Apparently you can order a brand new crate SR20VET for $6K but I don't know where from and it's speculated that you might need a VIN to order. Being that's the case, I'd think a used one has got to be significantly less, maybe in the $3K area. I would really like to know who can get the SR20VET and at what price.


----------



## fugiot (Jun 27, 2003)

JGYcustoms.com has them for $1900.


----------



## toolapcfan (Jul 10, 2002)

No, JGY has SR20VE's for $1900. He doesn't have SR20VET's.


----------



## beataholic (Apr 25, 2003)

and they dont come with harnesses and ecu's.
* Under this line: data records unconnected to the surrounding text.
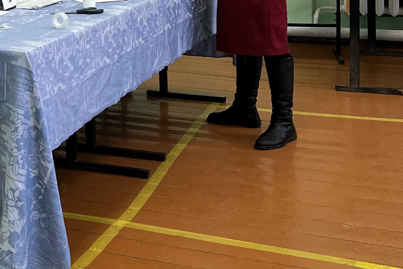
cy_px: -49
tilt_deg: -4.7
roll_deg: +2.6
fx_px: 806
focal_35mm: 72
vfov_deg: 18.0
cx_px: 81
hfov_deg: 27.5
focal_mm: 5.1
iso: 100
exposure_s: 1/100
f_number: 1.6
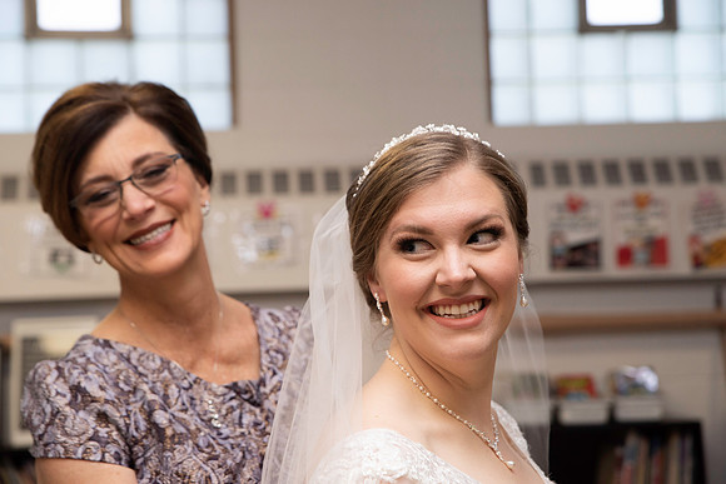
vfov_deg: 19.5
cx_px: 363
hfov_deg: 28.8
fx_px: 1412
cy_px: 242
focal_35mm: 70
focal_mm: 70
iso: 640
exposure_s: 1/200
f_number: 4.5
You cant get an uncut motor for $2300.


----------



## Fast91SER (Jul 2, 2002)

LexKyB13 said:


> *the det is just a little more work, not much though. *


I'm going to have to disagree. With a DET, you just swap the motor, hook it up, and turn the car on. With the VE, you really have to know what you're doing when you wire up the rpm switches. There is a lot more work in a VE swap.


----------



## 707nismo (Mar 14, 2003)

NPM did a swap not sure if it was in a b13 though check it out

VE swap


----------



## LONEWOLF (May 22, 2003)

does anybody has a pic of this vet motor were does it come? from will it bolt up to a b13 chasis?


----------



## sr20racer (Jun 29, 2002)

fugiot said:


> *I'd prefer to get a VE into my sentra over a DET for the sake of a sleeper look(no FMIC or hood scoop). *


DET will be faster.......A intercooler can be painted black so nobody can see it. VE will be sleeper but it will also get stomped by a well tuned DET. Good Luck.


----------



## nitestridar (Jun 29, 2002)

Lonewolf this is the only pic I could find..

nice top mount


----------



## Irons (Jul 10, 2002)

While looking for a picture my self I found a good engine listing...
http://www.freshalloy.com/site/features/tech/engines/home.shtml

This forum thread http://www.automotiveforums.com/vbulletin/t78899.html listed www.forcedinductionracing.com as a place to look. I went to the site and they had Nissan listed right on front. Good luck find an engine.


----------